§ DOCUMENT TEXT:

Panel: Healthcare system is broken, and collaboration is essential for recovery

Photo | Tammy Woodard (From left) WBJ Editor Brad Kane, and Health Care Forum panelists Amie Shei, Dr. Robbie Goldstein, Lou Brady, and Dr. Eric Dickson

Health care in Massachusetts is facing multipronged challenges, with no silver bullet solution. To make it through, healthcare providers, legislators, and advocates need to be collaborative in addressing workforce concerns, the opioid crisis, and the payor system.

“This is not a time for us to be competing,” said Dr. Eric Dickson, president and CEO of UMass Memorial Health in Worcester.

Dickson’s comments were part of a larger message delivered by four panelists at the WBJ Champions of Health Care Champions Awards & Forum, held on Wednesday at The College of the Holy Cross in Worcester.

Workforce challenges are the root of myriad difficulties in the current healthcare model, said Dickson. Inadequate numbers of providers at skilled nursing facilities means patients are staying in the hospital longer, straining inpatient care.

“We are struggling with capacity across the board,” said panelist Lou Brady, president and CEO of Family Health Center of Worcester, a federally qualified health center providing care for individuals regardless of ability to pay.

“The business model at its core is broken,” said Brady of the healthcare payment system. 

How payments are made and how care is prioritized is a health equity issue, said Dickson.

The Family Health Center is struggling to take on more primary care patients, Brady said, based on capacity. The issue was already moving in a concerning direction prior to the pandemic, and it continues to worsen.

“We can’t recruit our way out of this,” he said.

§ RECORDS SUPPLIED:

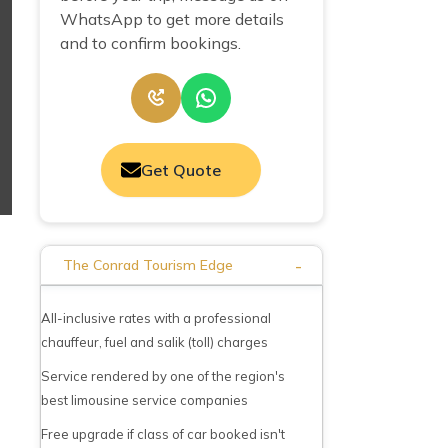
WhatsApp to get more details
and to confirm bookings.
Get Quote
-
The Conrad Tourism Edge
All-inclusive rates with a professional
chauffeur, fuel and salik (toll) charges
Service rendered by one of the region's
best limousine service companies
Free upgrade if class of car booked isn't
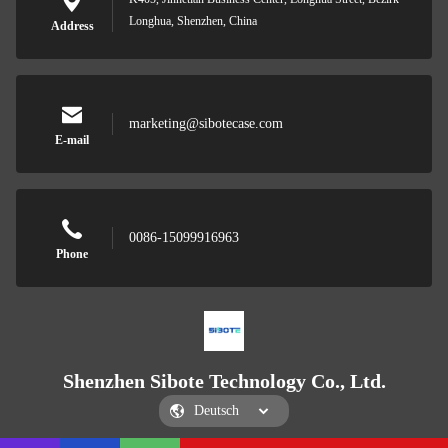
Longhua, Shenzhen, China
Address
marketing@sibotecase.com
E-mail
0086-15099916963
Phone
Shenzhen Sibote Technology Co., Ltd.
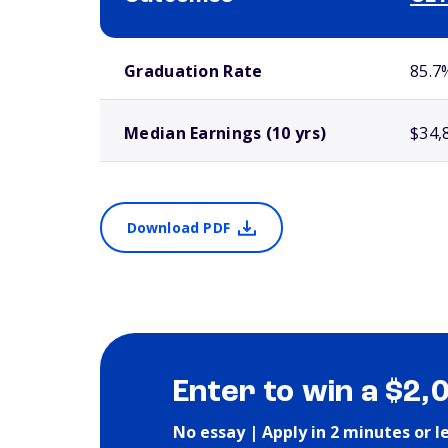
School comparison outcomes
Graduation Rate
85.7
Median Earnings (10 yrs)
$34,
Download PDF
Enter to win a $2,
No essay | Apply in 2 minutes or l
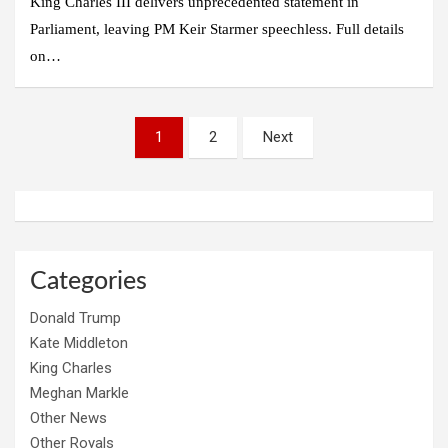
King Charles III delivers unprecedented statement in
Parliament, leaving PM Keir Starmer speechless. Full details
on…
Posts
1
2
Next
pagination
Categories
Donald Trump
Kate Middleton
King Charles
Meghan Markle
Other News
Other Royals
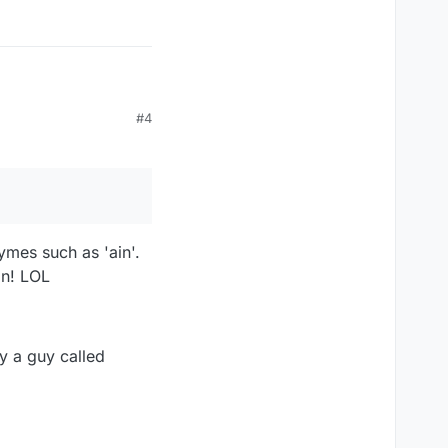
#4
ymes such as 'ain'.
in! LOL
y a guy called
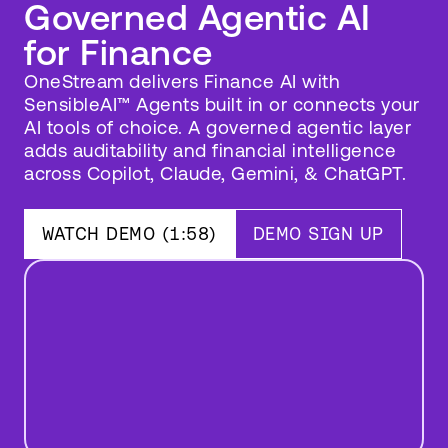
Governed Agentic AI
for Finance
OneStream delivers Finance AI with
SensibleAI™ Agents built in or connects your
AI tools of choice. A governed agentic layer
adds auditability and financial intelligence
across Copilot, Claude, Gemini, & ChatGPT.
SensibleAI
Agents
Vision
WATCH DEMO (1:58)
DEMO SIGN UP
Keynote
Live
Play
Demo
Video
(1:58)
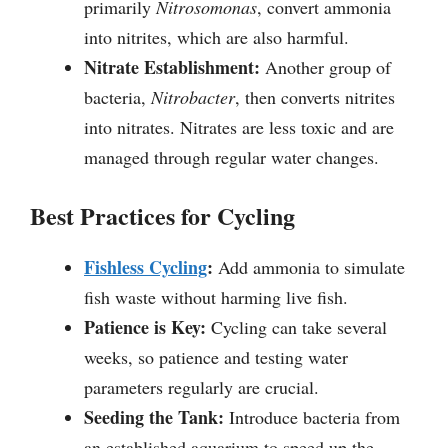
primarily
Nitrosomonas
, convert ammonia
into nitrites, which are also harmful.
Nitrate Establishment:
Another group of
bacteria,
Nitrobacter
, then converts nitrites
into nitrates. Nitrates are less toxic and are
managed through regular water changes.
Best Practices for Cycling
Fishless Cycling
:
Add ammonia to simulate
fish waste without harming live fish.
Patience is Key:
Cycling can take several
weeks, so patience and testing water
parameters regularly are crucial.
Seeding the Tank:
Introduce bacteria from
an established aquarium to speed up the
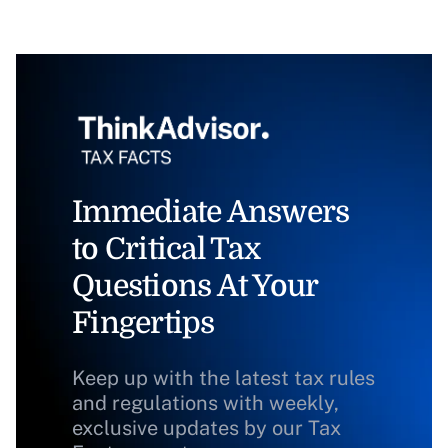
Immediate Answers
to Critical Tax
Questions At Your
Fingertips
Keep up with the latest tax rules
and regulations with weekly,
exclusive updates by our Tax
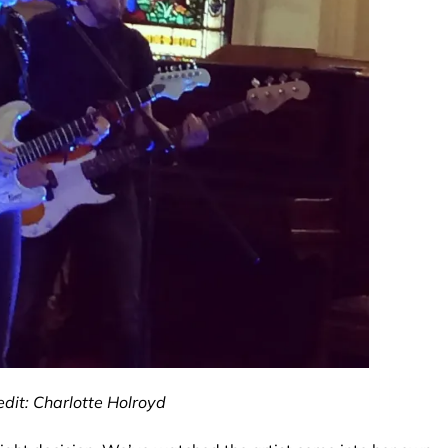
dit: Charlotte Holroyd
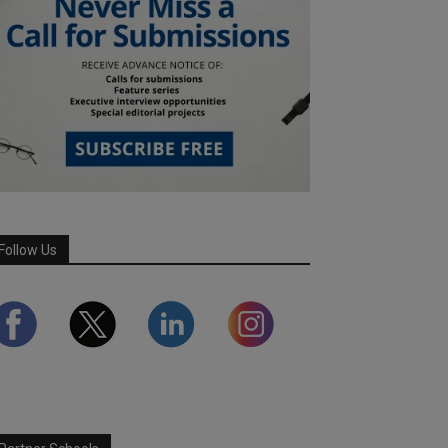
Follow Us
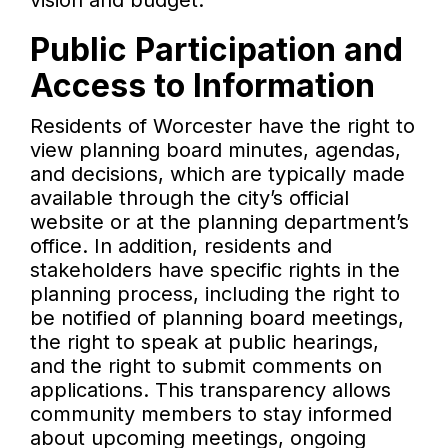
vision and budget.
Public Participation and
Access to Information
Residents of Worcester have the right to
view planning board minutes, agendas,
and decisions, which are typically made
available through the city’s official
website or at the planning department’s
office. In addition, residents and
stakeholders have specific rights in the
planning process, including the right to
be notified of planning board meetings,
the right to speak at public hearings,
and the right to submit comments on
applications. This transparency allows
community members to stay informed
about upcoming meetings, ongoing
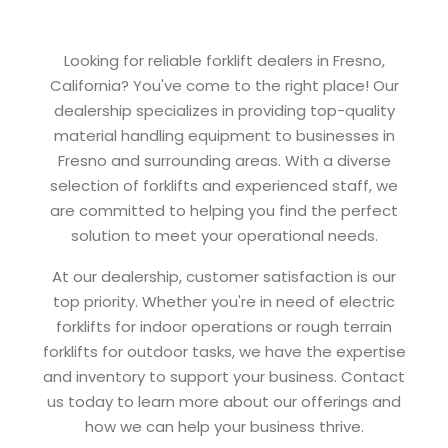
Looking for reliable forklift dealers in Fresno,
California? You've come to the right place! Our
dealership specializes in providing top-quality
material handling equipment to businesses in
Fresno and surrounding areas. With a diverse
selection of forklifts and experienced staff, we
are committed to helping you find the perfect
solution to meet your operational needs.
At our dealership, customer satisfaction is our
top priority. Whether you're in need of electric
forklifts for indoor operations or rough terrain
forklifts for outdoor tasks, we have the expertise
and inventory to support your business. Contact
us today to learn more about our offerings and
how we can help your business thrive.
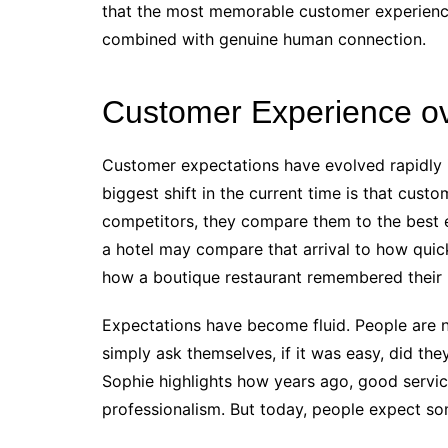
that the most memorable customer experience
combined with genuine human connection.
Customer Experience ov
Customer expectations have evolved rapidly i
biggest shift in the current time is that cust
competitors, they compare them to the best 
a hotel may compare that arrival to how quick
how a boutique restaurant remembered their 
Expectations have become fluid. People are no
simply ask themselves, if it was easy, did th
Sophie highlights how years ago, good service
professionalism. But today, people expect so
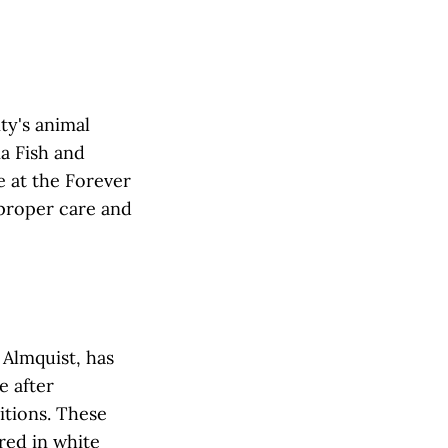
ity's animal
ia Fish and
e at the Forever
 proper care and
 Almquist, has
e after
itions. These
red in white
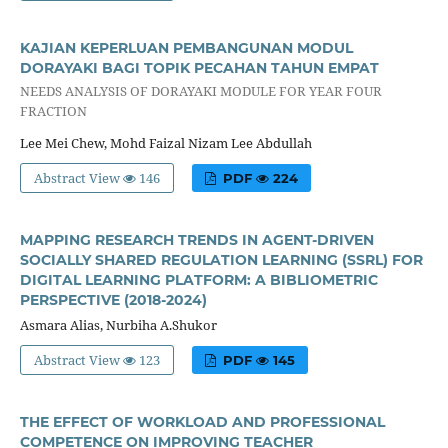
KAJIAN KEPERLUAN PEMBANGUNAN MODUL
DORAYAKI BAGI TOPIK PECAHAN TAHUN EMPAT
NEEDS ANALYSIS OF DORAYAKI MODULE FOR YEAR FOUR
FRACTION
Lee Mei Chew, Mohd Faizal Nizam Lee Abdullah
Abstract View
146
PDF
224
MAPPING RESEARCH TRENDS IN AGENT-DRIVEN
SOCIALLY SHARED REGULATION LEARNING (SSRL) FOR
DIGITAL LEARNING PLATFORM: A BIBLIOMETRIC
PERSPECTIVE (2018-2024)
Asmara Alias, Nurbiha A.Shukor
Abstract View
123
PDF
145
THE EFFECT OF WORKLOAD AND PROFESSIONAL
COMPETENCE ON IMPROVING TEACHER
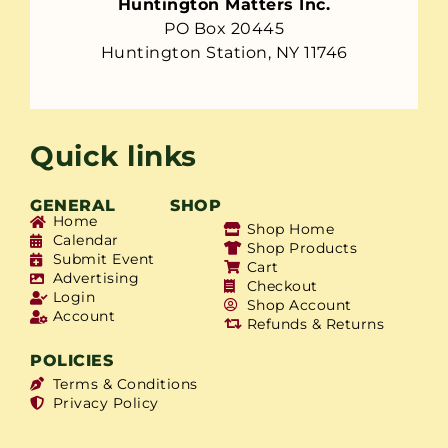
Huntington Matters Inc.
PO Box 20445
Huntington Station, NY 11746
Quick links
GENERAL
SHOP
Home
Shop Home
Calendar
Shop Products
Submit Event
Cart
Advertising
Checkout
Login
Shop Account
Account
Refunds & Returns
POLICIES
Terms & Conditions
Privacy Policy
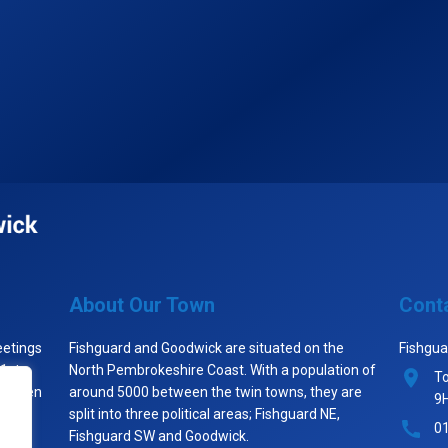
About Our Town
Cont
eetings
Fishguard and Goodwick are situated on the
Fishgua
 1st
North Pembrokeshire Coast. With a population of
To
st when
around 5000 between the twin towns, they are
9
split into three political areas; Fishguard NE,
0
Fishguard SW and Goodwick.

§ WORK REQUEST 1: For the article on the healthcare panel, decide whether each statement agrees with it: (a) The forum took place at The College of the Holy Cross in Worcester. (b) Lou Brady is president and CEO of UMass Memorial Health. (c) The capacity problem at the Family Health Center began after the pandemic. Answer yes or no for each, and quote the deciding words of the article exactly.
§ WORK REQUEST 2: Copy the part of the article on the healthcare panel that begins at the words "Workforce challenges are" and stops after "straining inpatient care.", keeping every word and mark unchanged.
The rows are separate material.

§ TASK RESPONSE 1:
(a) Yes: "held on Wednesday at The College of the Holy Cross in Worcester"
(b) No: "Lou Brady, president and CEO of Family Health Center of Worcester"
(c) No: "The issue was already moving in a concerning direction prior to the pandemic"

§ TASK RESPONSE 2:
Workforce challenges are the root of myriad difficulties in the current healthcare model, said Dickson. Inadequate numbers of providers at skilled nursing facilities means patients are staying in the hospital longer, straining inpatient care.